## TASK GOAL
Retype the whole listing below, character for character.

--

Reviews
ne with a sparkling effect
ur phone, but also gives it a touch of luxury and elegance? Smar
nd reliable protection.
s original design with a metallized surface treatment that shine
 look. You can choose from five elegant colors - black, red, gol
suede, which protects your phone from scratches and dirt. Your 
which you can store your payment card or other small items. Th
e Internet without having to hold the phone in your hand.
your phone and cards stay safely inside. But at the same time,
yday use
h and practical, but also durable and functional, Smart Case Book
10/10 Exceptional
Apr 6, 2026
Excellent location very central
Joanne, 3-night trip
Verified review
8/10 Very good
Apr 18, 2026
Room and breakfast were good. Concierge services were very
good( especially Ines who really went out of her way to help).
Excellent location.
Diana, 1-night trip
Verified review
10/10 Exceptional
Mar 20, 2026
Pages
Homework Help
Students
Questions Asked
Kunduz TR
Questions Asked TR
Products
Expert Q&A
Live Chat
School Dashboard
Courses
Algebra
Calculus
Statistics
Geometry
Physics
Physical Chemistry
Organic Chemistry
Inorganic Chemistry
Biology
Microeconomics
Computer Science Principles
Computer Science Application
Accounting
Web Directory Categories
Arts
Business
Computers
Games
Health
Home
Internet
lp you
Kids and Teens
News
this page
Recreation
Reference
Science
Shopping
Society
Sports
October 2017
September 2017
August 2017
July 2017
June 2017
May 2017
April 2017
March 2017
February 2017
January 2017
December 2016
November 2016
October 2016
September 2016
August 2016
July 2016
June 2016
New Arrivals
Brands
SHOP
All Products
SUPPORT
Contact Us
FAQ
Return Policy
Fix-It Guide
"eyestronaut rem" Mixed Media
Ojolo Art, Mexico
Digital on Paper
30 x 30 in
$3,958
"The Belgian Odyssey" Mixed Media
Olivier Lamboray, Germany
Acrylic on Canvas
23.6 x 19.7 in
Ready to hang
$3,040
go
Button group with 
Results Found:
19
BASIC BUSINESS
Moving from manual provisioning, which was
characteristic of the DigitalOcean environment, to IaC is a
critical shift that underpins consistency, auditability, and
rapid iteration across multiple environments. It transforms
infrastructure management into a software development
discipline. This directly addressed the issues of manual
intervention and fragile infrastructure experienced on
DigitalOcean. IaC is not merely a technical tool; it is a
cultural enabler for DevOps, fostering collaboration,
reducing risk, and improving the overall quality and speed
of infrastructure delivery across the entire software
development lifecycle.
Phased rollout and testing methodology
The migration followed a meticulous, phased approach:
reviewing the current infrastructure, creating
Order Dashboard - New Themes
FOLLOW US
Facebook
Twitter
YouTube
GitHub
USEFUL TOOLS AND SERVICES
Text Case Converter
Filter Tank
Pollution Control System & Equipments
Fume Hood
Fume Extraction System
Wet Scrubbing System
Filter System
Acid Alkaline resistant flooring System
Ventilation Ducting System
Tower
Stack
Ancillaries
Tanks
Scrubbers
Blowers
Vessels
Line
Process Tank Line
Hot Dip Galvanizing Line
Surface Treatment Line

--

## RESPONSE FOR THIS EXERCISE
Reviews
ne with a sparkling effect
ur phone, but also gives it a touch of luxury and elegance? Smar
nd reliable protection.
s original design with a metallized surface treatment that shine
 look. You can choose from five elegant colors - black, red, gol
suede, which protects your phone from scratches and dirt. Your 
which you can store your payment card or other small items. Th
e Internet without having to hold the phone in your hand.
your phone and cards stay safely inside. But at the same time,
yday use
h and practical, but also durable and functional, Smart Case Book
10/10 Exceptional
Apr 6, 2026
Excellent location very central
Joanne, 3-night trip
Verified review
8/10 Very good
Apr 18, 2026
Room and breakfast were good. Concierge services were very
good( especially Ines who really went out of her way to help).
Excellent location.
Diana, 1-night trip
Verified review
10/10 Exceptional
Mar 20, 2026
Pages
Homework Help
Students
Questions Asked
Kunduz TR
Questions Asked TR
Products
Expert Q&A
Live Chat
School Dashboard
Courses
Algebra
Calculus
Statistics
Geometry
Physics
Physical Chemistry
Organic Chemistry
Inorganic Chemistry
Biology
Microeconomics
Computer Science Principles
Computer Science Application
Accounting
Web Directory Categories
Arts
Business
Computers
Games
Health
Home
Internet
lp you
Kids and Teens
News
this page
Recreation
Reference
Science
Shopping
Society
Sports
October 2017
September 2017
August 2017
July 2017
June 2017
May 2017
April 2017
March 2017
February 2017
January 2017
December 2016
November 2016
October 2016
September 2016
August 2016
July 2016
June 2016
New Arrivals
Brands
SHOP
All Products
SUPPORT
Contact Us
FAQ
Return Policy
Fix-It Guide
"eyestronaut rem" Mixed Media
Ojolo Art, Mexico
Digital on Paper
30 x 30 in
$3,958
"The Belgian Odyssey" Mixed Media
Olivier Lamboray, Germany
Acrylic on Canvas
23.6 x 19.7 in
Ready to hang
$3,040
go
Button group with 
Results Found:
19
BASIC BUSINESS
Moving from manual provisioning, which was
characteristic of the DigitalOcean environment, to IaC is a
critical shift that underpins consistency, auditability, and
rapid iteration across multiple environments. It transforms
infrastructure management into a software development
discipline. This directly addressed the issues of manual
intervention and fragile infrastructure experienced on
DigitalOcean. IaC is not merely a technical tool; it is a
cultural enabler for DevOps, fostering collaboration,
reducing risk, and improving the overall quality and speed
of infrastructure delivery across the entire software
development lifecycle.
Phased rollout and testing methodology
The migration followed a meticulous, phased approach:
reviewing the current infrastructure, creating
Order Dashboard - New Themes
FOLLOW US
Facebook
Twitter
YouTube
GitHub
USEFUL TOOLS AND SERVICES
Text Case Converter
Filter Tank
Pollution Control System & Equipments
Fume Hood
Fume Extraction System
Wet Scrubbing System
Filter System
Acid Alkaline resistant flooring System
Ventilation Ducting System
Tower
Stack
Ancillaries
Tanks
Scrubbers
Blowers
Vessels
Line
Process Tank Line
Hot Dip Galvanizing Line
Surface Treatment Line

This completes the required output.